My previous understanding, based on the diagram of A100 SM, was that fp16 operations on Cuda Cores are packed into half2 and mapped to the 64 FP32 units. (Thus double the FP32 throughput)

However, there is a conflict in the ‘Compute Workload Analysis’ that makes me doubt this. It shows entries for both FMA and FP16 on Compute Workload Analysis > Pipe Utilization (% of peak instructions executed). On details, it mentions that ‘On GA100, fp16 pipeline performs paired fp16 operation’.

I wonder if this fp16 pipeline physically makes use of the FP32 units, or if it is a separate unit that was neglected in the A100 diagram. (figure 7 of A100 white paper nvidia-ampere-architecture-whitepaper.pdf )

For Volta, Turing, and GA100 the fp16 pipe and the fma pipe are independent. The fp16 pipe is on a shared pipe with the tensor cores. This can be proved by writing a kernel that alternates between issuing fp16 and fp32 instructions.

The fp32 instruction rate is 0.5 instructions/cycle per SM sub-partition.

The fp16 instruction rate is 0.5 instructions per cycle per SM sub-partition.
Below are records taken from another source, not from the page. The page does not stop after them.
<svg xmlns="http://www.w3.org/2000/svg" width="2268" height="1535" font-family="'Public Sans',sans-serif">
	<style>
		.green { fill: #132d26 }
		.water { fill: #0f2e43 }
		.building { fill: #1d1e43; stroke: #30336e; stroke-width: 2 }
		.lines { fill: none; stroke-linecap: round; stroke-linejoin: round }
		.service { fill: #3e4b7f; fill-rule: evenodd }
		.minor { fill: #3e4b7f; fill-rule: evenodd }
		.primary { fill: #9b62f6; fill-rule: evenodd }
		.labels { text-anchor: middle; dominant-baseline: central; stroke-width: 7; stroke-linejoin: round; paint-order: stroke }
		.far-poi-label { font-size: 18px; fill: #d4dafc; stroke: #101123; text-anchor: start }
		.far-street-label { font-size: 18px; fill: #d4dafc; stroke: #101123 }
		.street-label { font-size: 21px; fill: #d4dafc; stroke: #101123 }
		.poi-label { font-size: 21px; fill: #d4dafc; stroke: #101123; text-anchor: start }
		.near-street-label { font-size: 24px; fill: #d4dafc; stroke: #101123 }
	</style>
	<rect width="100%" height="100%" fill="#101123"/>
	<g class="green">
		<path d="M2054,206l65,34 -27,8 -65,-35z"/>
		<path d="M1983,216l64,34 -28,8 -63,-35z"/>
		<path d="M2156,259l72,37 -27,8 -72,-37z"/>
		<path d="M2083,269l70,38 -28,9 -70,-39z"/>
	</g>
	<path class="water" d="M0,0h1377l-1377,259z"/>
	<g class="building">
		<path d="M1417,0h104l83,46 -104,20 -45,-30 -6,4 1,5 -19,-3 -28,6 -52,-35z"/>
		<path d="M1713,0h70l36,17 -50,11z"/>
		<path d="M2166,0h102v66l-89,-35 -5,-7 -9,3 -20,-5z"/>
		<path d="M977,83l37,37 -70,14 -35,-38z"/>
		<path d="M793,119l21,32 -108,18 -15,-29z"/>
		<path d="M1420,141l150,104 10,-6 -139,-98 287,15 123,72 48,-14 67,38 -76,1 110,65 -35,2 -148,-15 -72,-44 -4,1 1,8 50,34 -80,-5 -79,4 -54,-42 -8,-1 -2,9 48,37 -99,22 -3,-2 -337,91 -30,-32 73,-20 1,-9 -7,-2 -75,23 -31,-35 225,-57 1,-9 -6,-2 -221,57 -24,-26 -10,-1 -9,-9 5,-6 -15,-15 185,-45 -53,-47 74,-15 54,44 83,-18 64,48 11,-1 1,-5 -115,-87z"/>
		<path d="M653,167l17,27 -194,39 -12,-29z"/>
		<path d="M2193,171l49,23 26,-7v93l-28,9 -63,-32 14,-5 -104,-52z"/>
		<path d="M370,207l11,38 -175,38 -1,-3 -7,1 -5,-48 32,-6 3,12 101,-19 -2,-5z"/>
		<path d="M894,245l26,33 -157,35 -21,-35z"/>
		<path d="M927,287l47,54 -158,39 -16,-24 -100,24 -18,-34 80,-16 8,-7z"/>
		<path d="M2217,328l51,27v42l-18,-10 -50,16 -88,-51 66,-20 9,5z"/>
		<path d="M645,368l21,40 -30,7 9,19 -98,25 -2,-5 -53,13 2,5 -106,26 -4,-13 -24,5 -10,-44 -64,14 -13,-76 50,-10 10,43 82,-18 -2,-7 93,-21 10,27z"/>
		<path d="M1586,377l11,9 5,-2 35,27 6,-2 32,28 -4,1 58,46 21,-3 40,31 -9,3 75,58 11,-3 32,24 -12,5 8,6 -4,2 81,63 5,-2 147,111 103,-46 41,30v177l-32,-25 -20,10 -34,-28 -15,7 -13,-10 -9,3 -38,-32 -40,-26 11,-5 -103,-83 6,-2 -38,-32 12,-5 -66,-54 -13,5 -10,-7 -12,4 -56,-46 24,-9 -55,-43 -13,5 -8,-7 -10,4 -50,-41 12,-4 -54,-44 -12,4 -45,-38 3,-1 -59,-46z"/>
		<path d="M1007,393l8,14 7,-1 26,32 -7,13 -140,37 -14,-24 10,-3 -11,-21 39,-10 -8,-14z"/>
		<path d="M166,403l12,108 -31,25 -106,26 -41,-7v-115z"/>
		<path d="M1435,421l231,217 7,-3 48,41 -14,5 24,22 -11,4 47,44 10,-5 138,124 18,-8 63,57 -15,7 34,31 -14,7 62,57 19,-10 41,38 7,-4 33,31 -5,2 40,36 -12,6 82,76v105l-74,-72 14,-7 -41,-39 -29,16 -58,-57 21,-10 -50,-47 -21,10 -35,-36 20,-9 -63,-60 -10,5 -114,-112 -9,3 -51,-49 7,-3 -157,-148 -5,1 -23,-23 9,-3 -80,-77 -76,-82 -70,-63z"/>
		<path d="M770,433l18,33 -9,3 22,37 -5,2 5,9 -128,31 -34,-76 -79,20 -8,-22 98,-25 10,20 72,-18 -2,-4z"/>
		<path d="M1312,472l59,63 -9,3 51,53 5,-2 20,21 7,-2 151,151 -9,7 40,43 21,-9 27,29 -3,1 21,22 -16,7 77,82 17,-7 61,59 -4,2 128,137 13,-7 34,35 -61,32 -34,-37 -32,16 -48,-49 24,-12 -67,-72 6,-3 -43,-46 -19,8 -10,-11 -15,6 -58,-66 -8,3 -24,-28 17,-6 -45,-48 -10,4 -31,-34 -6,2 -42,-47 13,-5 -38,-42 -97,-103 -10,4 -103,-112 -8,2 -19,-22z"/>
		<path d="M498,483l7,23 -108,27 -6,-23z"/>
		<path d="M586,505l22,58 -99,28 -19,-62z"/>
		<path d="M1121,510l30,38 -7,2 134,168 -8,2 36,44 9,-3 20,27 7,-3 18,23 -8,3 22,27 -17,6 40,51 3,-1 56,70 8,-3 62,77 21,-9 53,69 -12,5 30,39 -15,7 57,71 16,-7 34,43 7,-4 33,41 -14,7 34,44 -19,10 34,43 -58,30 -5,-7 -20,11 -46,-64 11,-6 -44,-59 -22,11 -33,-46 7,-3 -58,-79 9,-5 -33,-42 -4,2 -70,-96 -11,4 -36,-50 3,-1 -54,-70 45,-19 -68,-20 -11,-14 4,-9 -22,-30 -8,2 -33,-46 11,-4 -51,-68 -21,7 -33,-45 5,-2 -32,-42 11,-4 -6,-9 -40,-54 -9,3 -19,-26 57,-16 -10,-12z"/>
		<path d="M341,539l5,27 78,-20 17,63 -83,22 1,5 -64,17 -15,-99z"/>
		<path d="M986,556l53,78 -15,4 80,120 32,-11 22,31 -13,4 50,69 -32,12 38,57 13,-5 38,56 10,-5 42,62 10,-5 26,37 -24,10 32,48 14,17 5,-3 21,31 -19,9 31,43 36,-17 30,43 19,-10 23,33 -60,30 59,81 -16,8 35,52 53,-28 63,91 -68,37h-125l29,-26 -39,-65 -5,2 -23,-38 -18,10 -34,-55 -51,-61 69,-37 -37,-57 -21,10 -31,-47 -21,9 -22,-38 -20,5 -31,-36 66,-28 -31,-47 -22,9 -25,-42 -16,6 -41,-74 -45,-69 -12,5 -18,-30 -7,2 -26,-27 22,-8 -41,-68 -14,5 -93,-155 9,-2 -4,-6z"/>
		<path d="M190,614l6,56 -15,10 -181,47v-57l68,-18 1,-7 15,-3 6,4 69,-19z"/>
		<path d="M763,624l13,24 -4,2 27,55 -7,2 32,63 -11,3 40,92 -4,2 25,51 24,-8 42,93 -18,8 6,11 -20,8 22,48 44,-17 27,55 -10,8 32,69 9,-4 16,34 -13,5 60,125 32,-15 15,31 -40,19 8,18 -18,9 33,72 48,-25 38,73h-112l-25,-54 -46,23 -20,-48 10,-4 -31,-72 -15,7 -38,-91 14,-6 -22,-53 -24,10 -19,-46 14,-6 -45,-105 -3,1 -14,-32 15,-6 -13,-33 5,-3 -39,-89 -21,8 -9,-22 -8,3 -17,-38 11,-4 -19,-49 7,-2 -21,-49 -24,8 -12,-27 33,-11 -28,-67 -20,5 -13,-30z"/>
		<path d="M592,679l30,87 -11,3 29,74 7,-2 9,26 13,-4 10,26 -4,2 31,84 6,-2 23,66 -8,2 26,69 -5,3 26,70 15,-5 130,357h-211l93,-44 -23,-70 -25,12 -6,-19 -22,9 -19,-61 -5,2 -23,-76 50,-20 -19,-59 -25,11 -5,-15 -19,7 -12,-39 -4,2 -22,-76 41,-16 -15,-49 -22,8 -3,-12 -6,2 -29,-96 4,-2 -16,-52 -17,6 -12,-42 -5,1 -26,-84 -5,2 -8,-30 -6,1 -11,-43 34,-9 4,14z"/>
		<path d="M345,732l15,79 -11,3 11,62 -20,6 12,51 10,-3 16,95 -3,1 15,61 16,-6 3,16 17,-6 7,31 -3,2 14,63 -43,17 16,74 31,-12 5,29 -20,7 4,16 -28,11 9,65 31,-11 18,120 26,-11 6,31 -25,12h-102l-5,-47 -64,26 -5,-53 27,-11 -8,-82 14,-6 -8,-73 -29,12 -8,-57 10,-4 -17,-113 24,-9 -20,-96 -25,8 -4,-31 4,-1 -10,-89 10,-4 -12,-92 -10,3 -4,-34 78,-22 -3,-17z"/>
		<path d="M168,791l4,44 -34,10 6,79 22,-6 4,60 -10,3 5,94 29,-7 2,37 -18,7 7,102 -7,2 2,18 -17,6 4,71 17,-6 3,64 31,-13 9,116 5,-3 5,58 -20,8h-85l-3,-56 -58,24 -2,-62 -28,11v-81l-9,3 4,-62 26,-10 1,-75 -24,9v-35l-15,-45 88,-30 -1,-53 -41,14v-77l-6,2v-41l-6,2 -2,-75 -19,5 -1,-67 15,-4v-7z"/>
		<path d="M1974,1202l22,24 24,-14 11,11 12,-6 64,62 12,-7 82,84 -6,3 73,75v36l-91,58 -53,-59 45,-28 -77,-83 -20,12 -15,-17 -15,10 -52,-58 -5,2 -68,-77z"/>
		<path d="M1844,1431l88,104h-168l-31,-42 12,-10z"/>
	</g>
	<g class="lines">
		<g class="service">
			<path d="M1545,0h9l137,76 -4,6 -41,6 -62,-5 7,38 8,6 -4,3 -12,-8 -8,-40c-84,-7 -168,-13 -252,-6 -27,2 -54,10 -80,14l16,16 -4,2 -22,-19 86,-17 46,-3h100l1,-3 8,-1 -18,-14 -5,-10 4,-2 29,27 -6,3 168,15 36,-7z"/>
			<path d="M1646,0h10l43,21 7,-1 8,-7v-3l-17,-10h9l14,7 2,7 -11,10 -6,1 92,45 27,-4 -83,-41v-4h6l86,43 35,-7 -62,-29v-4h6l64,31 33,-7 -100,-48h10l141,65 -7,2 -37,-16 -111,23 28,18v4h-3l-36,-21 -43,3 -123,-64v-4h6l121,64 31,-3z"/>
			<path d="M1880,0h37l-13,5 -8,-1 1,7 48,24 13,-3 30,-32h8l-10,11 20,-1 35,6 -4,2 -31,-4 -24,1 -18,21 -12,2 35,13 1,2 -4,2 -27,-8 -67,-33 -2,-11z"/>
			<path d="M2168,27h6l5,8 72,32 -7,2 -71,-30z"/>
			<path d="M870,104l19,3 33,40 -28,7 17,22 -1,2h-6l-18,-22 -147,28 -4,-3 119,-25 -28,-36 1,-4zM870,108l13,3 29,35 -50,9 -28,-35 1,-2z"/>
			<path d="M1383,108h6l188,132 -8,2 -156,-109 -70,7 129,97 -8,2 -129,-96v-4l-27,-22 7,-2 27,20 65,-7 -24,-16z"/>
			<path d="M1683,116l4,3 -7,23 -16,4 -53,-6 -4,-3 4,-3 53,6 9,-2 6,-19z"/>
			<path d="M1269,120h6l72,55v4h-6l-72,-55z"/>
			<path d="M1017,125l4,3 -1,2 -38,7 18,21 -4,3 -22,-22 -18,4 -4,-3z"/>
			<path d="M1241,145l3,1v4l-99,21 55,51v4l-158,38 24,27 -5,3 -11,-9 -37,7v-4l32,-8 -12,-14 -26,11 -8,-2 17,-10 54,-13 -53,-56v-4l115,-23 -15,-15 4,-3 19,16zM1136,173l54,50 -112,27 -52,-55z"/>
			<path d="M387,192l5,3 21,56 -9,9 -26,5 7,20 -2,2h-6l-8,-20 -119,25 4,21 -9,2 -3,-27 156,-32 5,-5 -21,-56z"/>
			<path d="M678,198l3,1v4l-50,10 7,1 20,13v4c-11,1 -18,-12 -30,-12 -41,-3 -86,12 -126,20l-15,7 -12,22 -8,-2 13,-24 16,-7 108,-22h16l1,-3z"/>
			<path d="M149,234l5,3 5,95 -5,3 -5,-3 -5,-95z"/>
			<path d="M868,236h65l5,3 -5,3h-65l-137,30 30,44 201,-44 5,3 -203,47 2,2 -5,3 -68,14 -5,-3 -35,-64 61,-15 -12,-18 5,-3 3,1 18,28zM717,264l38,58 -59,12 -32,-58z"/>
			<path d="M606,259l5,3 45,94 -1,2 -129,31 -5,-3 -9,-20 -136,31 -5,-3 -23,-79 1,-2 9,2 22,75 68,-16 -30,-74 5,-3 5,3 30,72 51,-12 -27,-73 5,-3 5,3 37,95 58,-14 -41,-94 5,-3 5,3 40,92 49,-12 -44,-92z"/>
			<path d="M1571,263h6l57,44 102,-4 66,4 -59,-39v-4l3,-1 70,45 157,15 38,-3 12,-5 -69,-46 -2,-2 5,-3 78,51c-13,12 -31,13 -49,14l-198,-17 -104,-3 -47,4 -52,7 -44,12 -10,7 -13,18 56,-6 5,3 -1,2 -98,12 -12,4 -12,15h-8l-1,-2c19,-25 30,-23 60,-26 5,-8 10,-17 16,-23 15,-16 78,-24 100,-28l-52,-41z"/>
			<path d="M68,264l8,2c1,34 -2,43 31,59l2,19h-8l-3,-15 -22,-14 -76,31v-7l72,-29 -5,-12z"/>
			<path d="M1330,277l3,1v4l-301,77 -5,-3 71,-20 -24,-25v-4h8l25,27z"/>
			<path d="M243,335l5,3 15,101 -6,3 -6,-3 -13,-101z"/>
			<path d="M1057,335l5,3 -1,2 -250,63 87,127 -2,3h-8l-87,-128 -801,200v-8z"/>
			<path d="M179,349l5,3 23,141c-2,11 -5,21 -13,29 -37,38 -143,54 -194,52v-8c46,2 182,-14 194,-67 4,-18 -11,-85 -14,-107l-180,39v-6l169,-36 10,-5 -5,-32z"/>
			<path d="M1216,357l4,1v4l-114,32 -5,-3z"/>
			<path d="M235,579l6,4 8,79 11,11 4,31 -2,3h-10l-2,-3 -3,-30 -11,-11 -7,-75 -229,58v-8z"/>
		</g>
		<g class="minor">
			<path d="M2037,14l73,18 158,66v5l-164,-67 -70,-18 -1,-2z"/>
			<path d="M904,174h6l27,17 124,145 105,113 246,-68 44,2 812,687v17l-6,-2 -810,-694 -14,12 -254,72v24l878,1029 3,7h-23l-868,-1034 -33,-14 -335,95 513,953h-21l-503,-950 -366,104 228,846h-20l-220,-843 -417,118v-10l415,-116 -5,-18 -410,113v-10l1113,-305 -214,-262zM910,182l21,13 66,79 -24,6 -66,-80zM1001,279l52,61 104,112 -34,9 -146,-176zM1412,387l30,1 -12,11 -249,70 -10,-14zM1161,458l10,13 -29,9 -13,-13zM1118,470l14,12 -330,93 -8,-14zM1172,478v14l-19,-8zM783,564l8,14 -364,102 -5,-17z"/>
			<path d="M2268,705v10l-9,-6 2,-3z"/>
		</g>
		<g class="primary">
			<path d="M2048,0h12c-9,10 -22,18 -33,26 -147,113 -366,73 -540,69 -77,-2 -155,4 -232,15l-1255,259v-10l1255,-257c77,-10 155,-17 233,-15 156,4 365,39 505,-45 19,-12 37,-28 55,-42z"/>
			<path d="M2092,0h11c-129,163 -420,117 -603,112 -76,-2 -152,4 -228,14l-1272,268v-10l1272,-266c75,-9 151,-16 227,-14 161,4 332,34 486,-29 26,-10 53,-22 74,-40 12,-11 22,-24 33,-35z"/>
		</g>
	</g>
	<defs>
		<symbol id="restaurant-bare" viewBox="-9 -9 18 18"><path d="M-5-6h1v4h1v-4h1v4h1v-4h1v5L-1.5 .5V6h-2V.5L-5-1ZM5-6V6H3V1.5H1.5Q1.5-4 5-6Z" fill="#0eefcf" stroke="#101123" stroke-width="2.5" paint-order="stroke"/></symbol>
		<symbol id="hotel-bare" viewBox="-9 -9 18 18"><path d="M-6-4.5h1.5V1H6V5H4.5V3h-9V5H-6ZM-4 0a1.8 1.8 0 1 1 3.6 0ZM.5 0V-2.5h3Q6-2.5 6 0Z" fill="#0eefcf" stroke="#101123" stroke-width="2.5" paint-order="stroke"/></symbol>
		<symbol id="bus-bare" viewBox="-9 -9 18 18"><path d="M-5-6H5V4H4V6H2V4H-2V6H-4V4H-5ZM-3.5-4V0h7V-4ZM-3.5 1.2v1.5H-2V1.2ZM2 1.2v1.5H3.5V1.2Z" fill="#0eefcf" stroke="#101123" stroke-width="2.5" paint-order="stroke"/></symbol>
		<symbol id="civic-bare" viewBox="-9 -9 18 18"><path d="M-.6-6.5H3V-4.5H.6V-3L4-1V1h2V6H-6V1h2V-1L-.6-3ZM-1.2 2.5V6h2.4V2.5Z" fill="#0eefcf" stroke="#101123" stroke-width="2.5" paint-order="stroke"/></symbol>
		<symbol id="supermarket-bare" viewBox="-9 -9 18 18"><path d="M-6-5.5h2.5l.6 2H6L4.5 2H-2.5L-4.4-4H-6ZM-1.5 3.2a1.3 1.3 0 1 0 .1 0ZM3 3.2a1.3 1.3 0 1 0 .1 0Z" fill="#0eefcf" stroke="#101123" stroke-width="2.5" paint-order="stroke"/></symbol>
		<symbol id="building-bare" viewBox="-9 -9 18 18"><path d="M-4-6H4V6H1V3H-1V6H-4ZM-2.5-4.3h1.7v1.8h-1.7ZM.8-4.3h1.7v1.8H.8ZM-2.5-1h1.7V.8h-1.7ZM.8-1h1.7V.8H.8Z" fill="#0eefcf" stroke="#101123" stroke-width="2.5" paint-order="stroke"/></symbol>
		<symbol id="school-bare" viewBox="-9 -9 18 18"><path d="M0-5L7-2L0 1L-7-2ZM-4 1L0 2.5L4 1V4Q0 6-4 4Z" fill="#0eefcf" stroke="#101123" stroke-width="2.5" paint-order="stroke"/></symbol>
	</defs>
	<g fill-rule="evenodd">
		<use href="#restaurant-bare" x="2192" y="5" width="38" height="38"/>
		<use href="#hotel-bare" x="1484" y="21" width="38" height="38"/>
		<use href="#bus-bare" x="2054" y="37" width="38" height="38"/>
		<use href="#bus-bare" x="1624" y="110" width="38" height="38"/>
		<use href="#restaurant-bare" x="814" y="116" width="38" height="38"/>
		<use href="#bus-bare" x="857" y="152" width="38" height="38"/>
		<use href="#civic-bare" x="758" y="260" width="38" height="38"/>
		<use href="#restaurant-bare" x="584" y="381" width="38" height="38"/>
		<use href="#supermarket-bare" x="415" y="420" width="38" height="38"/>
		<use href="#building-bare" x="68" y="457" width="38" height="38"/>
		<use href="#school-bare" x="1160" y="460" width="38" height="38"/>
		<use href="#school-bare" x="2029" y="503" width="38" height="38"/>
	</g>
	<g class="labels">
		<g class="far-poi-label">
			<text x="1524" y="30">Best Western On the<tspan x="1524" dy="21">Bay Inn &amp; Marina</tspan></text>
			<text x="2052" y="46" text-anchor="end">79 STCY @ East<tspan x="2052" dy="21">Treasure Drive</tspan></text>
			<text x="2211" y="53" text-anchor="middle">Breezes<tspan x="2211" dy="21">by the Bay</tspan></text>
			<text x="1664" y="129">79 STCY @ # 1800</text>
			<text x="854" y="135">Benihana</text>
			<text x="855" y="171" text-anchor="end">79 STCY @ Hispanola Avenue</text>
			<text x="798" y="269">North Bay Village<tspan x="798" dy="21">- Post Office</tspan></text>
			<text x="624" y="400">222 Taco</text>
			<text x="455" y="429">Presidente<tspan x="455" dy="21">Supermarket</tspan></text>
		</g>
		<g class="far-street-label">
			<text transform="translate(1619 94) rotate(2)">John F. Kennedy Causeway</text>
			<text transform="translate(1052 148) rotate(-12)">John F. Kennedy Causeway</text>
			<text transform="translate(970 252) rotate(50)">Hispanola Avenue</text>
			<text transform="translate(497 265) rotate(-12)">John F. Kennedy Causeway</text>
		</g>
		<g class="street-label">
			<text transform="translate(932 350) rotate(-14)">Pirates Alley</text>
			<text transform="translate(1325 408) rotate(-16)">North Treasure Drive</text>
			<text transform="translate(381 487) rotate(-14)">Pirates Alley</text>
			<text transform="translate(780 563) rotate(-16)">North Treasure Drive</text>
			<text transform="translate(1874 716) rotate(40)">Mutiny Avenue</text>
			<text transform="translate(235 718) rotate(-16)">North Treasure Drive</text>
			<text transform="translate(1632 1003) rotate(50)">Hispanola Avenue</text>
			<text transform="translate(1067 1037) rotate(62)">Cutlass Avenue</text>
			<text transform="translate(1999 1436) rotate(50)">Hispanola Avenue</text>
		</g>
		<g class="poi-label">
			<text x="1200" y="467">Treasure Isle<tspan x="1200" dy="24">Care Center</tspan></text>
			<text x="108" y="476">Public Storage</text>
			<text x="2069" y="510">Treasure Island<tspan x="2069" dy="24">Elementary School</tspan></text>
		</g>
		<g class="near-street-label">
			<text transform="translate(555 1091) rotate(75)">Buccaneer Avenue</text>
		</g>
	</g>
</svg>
If the two pipes are shared, then the maximum SM sub-partition (SMSP) IPC is 0.5.
If the two pipes are not shared, then the maximum theoretical SM sub-partition (SMSP) IPC is 1.0.

Applying the same logic, and given that fp16 and tensor core share pipe on GA100,

Should I expect a kernel that alternates between fp16 and tensor core instruction to have the average of two instructions’ IPC, as the max theoretical SMSP IPC?

On GA100 the FP16 pipe, Tensor (*MMA) pipes, and FP64 pipe share a dispatch port. Interleaving instructions of these types will limit throughput of each instruction type.

Thank you for the answer.
With this in mind, it seems like the diagram of A100 SM is somewhat incomplete, not showing the physical units for FP16 pipe.

By referring to each compute unit as ‘pipe’.
Is there an underlying premise that multiple instructions can be in-flight on each stage at the same time?

E.g. first HFMA inside FP16 pipe stage 3, second HFMA inside FP16 pipe stage2, and third FMA inside FP16 pipe stage1.

This would effectively increase the instruction throughput.

Execution time varies depending on the instruction. On devices of compute capability 7.x, for most arithmetic instructions, it is typically 4 clock cycles.